§ **Aim of the task**:
In exact form, set down only those lines of the material that run from its first line to the line with "WIN-1091, status: In pausa -> Non iniziato", inclusive.
── Available data ──
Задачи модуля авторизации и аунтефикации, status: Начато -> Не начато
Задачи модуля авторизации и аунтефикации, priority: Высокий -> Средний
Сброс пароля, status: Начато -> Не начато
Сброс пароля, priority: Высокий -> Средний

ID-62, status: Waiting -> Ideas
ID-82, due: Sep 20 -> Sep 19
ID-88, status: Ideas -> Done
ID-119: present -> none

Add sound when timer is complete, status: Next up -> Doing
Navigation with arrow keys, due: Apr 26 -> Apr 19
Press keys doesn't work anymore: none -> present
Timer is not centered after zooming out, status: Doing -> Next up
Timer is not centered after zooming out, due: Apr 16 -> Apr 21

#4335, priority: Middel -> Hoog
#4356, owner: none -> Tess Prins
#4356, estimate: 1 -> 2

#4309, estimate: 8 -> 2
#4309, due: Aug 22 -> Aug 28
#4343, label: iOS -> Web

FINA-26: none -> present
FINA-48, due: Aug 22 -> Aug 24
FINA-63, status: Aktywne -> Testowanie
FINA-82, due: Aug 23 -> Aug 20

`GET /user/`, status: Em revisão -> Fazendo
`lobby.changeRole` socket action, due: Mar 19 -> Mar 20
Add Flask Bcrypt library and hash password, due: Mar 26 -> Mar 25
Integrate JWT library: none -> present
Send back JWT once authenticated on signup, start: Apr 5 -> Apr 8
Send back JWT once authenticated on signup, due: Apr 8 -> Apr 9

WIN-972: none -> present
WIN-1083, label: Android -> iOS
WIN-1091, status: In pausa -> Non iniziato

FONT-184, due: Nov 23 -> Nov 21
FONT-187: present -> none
───
§ **Solution to the problem**:
Задачи модуля авторизации и аунтефикации, status: Начато -> Не начато
Задачи модуля авторизации и аунтефикации, priority: Высокий -> Средний
Сброс пароля, status: Начато -> Не начато
Сброс пароля, priority: Высокий -> Средний

ID-62, status: Waiting -> Ideas
ID-82, due: Sep 20 -> Sep 19
ID-88, status: Ideas -> Done
ID-119: present -> none

Add sound when timer is complete, status: Next up -> Doing
Navigation with arrow keys, due: Apr 26 -> Apr 19
Press keys doesn't work anymore: none -> present
Timer is not centered after zooming out, status: Doing -> Next up
Timer is not centered after zooming out, due: Apr 16 -> Apr 21

#4335, priority: Middel -> Hoog
#4356, owner: none -> Tess Prins
#4356, estimate: 1 -> 2

#4309, estimate: 8 -> 2
#4309, due: Aug 22 -> Aug 28
#4343, label: iOS -> Web

FINA-26: none -> present
FINA-48, due: Aug 22 -> Aug 24
FINA-63, status: Aktywne -> Testowanie
FINA-82, due: Aug 23 -> Aug 20

`GET /user/`, status: Em revisão -> Fazendo
`lobby.changeRole` socket action, due: Mar 19 -> Mar 20
Add Flask Bcrypt library and hash password, due: Mar 26 -> Mar 25
Integrate JWT library: none -> present
Send back JWT once authenticated on signup, start: Apr 5 -> Apr 8
Send back JWT once authenticated on signup, due: Apr 8 -> Apr 9

WIN-972: none -> present
WIN-1083, label: Android -> iOS
WIN-1091, status: In pausa -> Non iniziato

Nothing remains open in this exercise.